** Opening Source text block **

Inhibition of tumor growth in vitro and in vivo by a monoclonal antibody against human chorionic gonadotropin β

Abstract

Human chorionic gonadotropin (hCG) β-subunit (hCGβ) has been detected in a wide variety of tumors and implicated in tumor maintenance and progression. To better facilitate the investigation of the expression and biological roles of hCGβ, we generated a set of monoclonal antibodies (mAbs) against hCGβ by the approach of DNA immunization. All the generated mAbs worked well in detecting native hCGβ antigen, while some of them were surprisingly found to exhibit potential cytotoxicity to tumor cells in our preliminary experiments. Here, one of those cytotoxic anti-hCGβ mAb 6H1 was evaluated in detail for its anti-tumor efficacy in vitro and in vivo. 6H1 showed high binding specificity to hCGβ, which was analyzed by Western blot and ELISA as well as indirect immunofluorescence assay. Treatment with 6H1 inhibited the growth of a panel of hCGβ-expressing tumor cell lines (HeLa, HL-60, HepG2, SMMC-7721, PC-3) in vitro. Moreover, 6H1 significantly delayed the growth of HeLa-borne tumors in nude mice and prolonged the survival of tumor-bearing mice. The anti-tumor effect of 6H1 was associated with the induction of apoptosis, which was estimated by Hoechst 33258 staining, DNA ladder assay and flow cytometry. Collectively, 6H1 revealed potent anti-tumor activity in vitro and in vivo and therefore may be an effective therapeutic candidate for immuno-intervention of cancers that ectopically express hCGβ.

** Closing Source text block **
** Opening Listed entries block **

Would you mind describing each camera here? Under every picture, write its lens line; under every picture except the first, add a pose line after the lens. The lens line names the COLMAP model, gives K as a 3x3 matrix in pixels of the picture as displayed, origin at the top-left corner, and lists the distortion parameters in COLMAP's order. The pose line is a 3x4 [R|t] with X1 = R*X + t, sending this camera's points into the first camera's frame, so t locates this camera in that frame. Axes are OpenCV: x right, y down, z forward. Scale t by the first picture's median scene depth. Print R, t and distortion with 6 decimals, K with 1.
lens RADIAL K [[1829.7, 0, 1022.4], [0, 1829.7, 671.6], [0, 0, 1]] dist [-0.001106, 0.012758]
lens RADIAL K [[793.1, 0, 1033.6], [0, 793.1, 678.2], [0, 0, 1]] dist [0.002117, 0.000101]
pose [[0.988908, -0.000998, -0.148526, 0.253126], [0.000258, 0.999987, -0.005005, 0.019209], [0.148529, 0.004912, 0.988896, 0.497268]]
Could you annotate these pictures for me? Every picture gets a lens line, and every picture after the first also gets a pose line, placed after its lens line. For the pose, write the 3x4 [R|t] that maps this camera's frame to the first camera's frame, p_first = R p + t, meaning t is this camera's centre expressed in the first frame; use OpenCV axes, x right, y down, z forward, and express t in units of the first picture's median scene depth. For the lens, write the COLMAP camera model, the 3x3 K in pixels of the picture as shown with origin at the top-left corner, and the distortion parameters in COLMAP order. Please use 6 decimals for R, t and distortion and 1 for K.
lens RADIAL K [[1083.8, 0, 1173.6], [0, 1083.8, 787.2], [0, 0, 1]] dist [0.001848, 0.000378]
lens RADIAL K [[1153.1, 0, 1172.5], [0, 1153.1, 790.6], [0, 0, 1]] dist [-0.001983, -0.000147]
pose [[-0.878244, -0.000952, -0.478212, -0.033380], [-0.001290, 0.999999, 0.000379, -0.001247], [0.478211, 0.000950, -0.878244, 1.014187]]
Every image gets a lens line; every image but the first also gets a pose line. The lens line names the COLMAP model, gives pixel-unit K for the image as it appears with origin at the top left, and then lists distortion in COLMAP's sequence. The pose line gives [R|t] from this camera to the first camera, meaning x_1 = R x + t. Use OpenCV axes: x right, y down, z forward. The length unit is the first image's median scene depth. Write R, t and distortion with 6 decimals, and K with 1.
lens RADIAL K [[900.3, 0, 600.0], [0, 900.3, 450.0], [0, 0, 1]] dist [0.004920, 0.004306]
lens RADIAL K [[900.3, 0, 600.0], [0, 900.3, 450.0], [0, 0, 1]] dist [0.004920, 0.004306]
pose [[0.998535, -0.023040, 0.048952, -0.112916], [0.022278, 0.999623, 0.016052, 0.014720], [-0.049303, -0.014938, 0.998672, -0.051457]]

** Closing Listed entries block **

Aim of the exercise
Answer these questions using the abstract on the anti-hCGβ antibody.
(a) What approach was used to generate the monoclonal antibodies against hCGβ?
(b) Which tumor cell lines did treatment with 6H1 inhibit in vitro?
(c) What three methods were used to estimate the induction of apoptosis?
The items are separate material and are unrelated to the abstract.

Exercise solution
(a) DNA immunization
(b) HeLa, HL-60, HepG2, SMMC-7721 and PC-3
(c) Hoechst 33258 staining, DNA ladder assay and flow cytometry